Diário de bordo: Grajaú.
Hoje foi daqueles dias que a gente sai de casa com o peito aberto e volta com ele transbordando. Saímos cedo de Campinas com o bonde do Inova Quebrada e fomos direto pro extremo sul de São Paulo, pro Grajaú, pra conhecer o Hub Sankofa.
Chegamos e já fomos recebidos aquele acolhimento que só quem é da quebrada sabe dar. A Bárbara e a mãe dela abriram as portas da casa delas, que também é o Hub, e começou a contar a história da família, o engajamento de décadas na luta dos clubes negros e a manutenção da Cultura negra urbana. Quando ela falou da ancestralidade, do terreiro, de sua avó, do tanto de gente que passou por ali e deixou um pedaço de sonho, eu me senti conectado. Era como se estivessem falando da minha própria vó, da minha mãe, da minha história nos Amarais. Aquele lugar não é só um ponto cultural; é um portal. A gente se viu ali, inteiro.Depois veio a comida: arroz, feijão, frango caipira, farofa, saladas. Comemos, trocando ideia sobre tudo. O ambiente era tão afetivo que parecia festa de família que a gente não sabia que tinha. Teve até sobremesa: pudim caseiro que desmanchava na boca. Eu saí de lá com a barriga cheia e a alma mais cheia ainda.

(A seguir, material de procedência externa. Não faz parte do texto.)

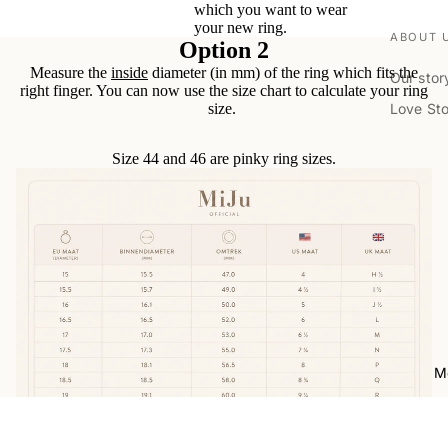
which you want to wear
your new ring.
ABOUT 
Option 2
Measure the
inside
diameter (in mm) of the ring which fits the
Our stor
right finger. You can now use the size chart to calculate your ring
Love St
size.
VISIT U
Size 44 and 46 are pinky ring sizes.
Book ap
Location
RESOUR
Forever 
Imprint 
Ringsize
Care Gu
M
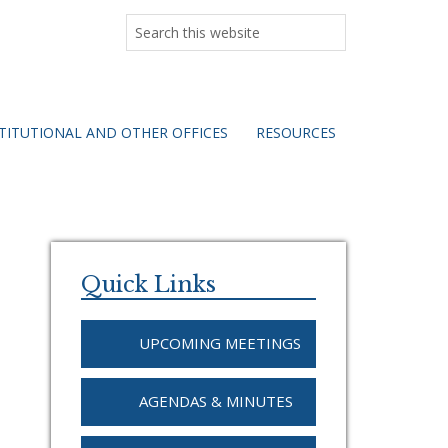
Search
this
website
TITUTIONAL AND OTHER OFFICES
RESOURCES
Primary
Sidebar
Quick Links
UPCOMING MEETINGS
AGENDAS & MINUTES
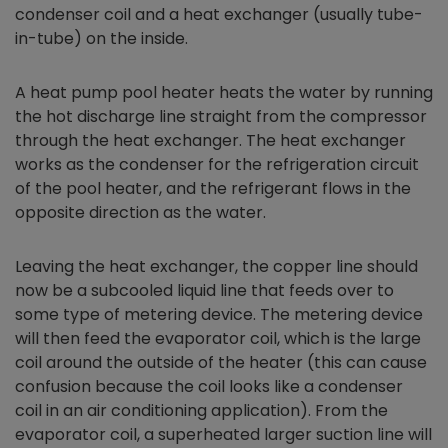
condenser coil and a heat exchanger (usually tube-
in-tube) on the inside.
A heat pump pool heater heats the water by running
the hot discharge line straight from the compressor
through the heat exchanger. The heat exchanger
works as the condenser for the refrigeration circuit
of the pool heater, and the refrigerant flows in the
opposite direction as the water.
Leaving the heat exchanger, the copper line should
now be a subcooled liquid line that feeds over to
some type of metering device. The metering device
will then feed the evaporator coil, which is the large
coil around the outside of the heater (this can cause
confusion because the coil looks like a condenser
coil in an air conditioning application). From the
evaporator coil, a superheated larger suction line will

Andamos pela quebrada com eles e fomos entender o projeto do Parque Linear da Barragem Billings. É impressionante: um pedaço enorme de área verde que está sendo recuperado pela própria comunidade, com trilhas, hortas, espaços de convivência, tudo pensado pra ser público e cuidado por quem mora ali. Eles falaram da importância disso pro clima, pra saúde mental, pro lazer das crianças, pra economia local. Eu só pensava: “A gente precisa disso nos Amarais, urgente”.E o grafite, meu Deus. As ruas do Grajaú são uma galeria a céu aberto. Murais gigantes contando história de luta, de negritude, de homens periféricos, de ocupação do território. Cada parede é um grito de “a gente existe, a gente é potência”. Eu tirei foto de tudo, porque quero levar essa energia pra casa.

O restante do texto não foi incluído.